Recycling trash into new treasures

[attach]4553[/attach]A baby’s tooth might not seem like jewelry material.

But a customer at designer Nathalie-Roze Fischer’s shop thought so, so Fischer chewed on the idea and managed to help recycle one into a memorable pendant.

Those skills ensure hardly anything goes to waste at her Queen Street East shop, as scraps of old sweaters get turned into stuffed animals, jeans are cropped into baby bibs, and beer caps become pins and magnets.

“I love basically playing with garbage to turn it into something really neat,” says Fischer, sporting a pantsuit by one of her designers.

The Nathalie-Roze & Co. store at Queen Street East and Pape Avenue recently marked its fifth birthday with a sale complemented by ice cream.

“I just cannot believe half a decade vanished, because it feels like we were just organizing the first party and now it’s the fifth,” says Fischer.

She says that’s a significant landmark in retail in Leslieville, a part of the city that she says three years ago was devoid of a fashion presence.

“We were kind of crazy pioneers at the time because there wasn’t too much out here,” she says.

As a grade 10 student, Fischer was already making her own clothing and jewelry and selling it street side.

“Whatever I wanted to try I was encouraged to try,” she says. “We do have a lot of creative mojo in my family.”

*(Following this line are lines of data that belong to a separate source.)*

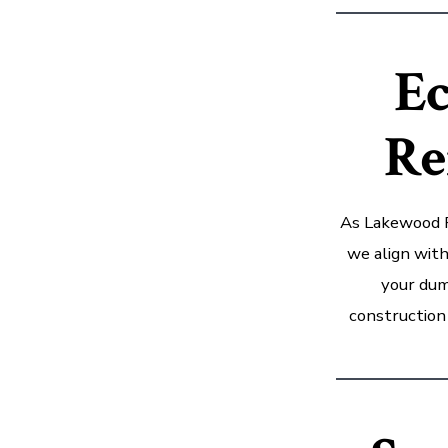
Ec
Re
As Lakewood R
we align with
your dum
construction 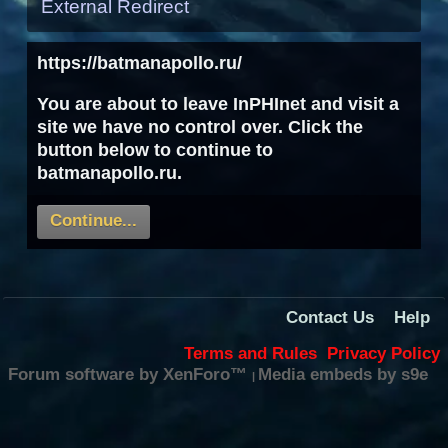
External Redirect
https://batmanapollo.ru/
You are about to leave InPHInet and visit a
site we have no control over. Click the
button below to continue to
batmanapollo.ru.
Continue...
Contact Us
Help
Terms and Rules
Privacy Policy
Forum software by XenForo™
Media embeds by s9e
|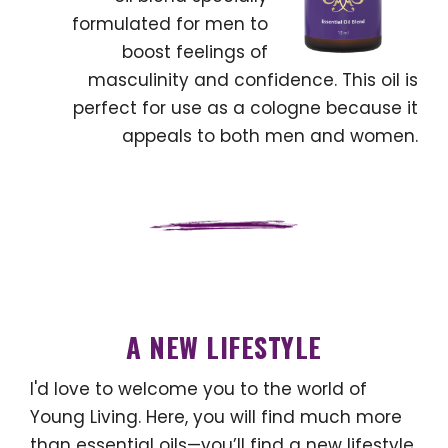
formulated for men to
boost feelings of
masculinity and confidence. This oil is
perfect for use as a cologne because it
appeals to both men and women.
A NEW LIFESTYLE
I'd love to welcome you to the world of
Young Living. Here, you will find much more
than essential oils—you’ll find a new lifestyle.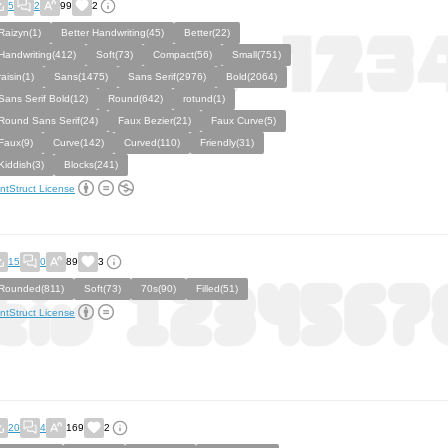
5
2
99
2
Raizyn(1)
Better Handwriting(45)
Better(22)
Handwriting(412)
Soft(73)
Compact(56)
Small(751)
raisin(1)
Sans(1475)
Sans Serif(2976)
Bold(2064)
Sans Serif Bold(12)
Round(642)
rotund(1)
Round Sans Serif(24)
Faux Bezier(21)
Faux Curve(5)
Faux(9)
Curve(142)
Curved(110)
Friendly(31)
Kiddish(3)
Blocks(241)
ntStruct License
15
0
89
3
Rounded(811)
Soft(73)
70s(90)
Filled(51)
ntStruct License
20
4
169
2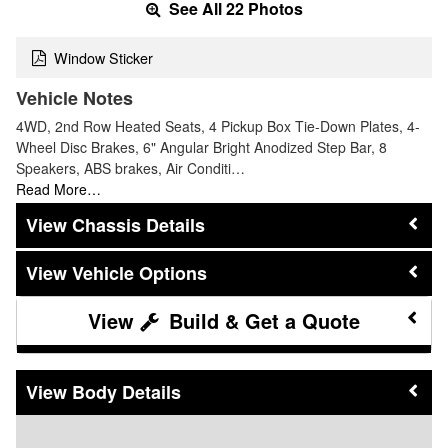
See All 22 Photos
Window Sticker
Vehicle Notes
4WD, 2nd Row Heated Seats, 4 Pickup Box Tie-Down Plates, 4-
Wheel Disc Brakes, 6" Angular Bright Anodized Step Bar, 8
Speakers, ABS brakes, Air Conditi…
Read More…
Chassis Details
Vehicle Options
Build & Get a Quote
Body Details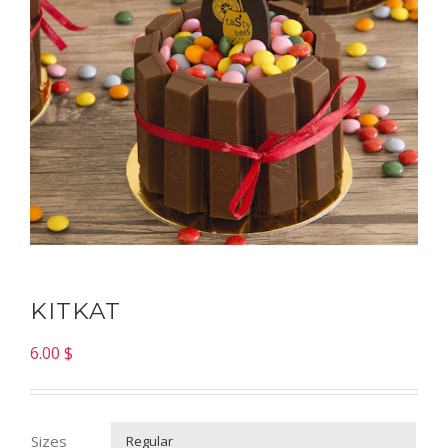
KITKAT
6.00
$
Sizes
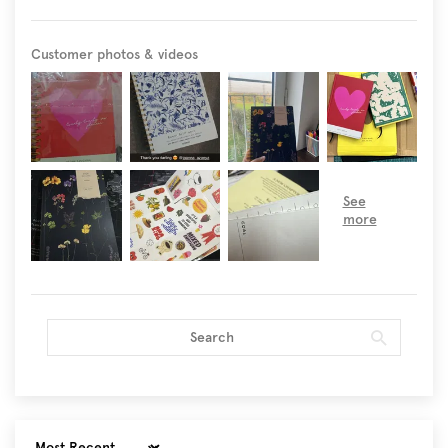
Customer photos & videos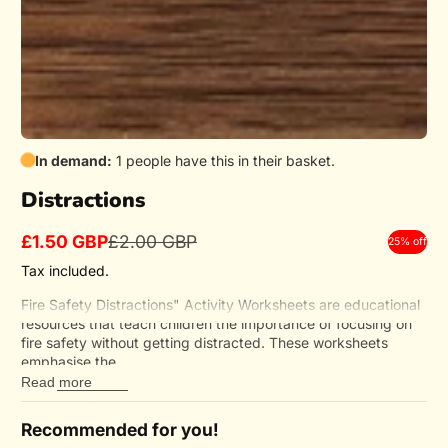
In demand:
1 people have this in their basket.
Distractions
£1.50 GBP
£2.00 GBP
25% off
Sale
Regular
price
price
Tax included.
Fire Safety Distractions" Activity Worksheets are educational
resources that teach children the importance of focusing on
fire safety without getting distracted. These worksheets
emphasise the...
Read more
Recommended for you!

What started out with Fischer’s mother encouraging her to make her own dolls has grown into a shop that sells pieces by 83 different Canadian designers, about a fifth of which are made by Fischer and her staff in the basement studio.

The store hosts clothing swaps, where for a $5 flat rate, participants can bring a bag of unwanted clothes and trade with someone else.

Interested visitors can learn about sewing, silkscreen printing, jewelry and soap making, which Fischer is planning to offer as day trips to Centre Island in August.

Many have made friends through these sessions, she says, and one romance even blossomed out of a soap-making workshop.

Fischer’s love for recycling and vintage styling permeates all these endeavours. She says it forces her to be creative, rather than going for an Ikea-style postmodern design.

“It’s not my look,” she says, “So it’s more fun to find something with a story.”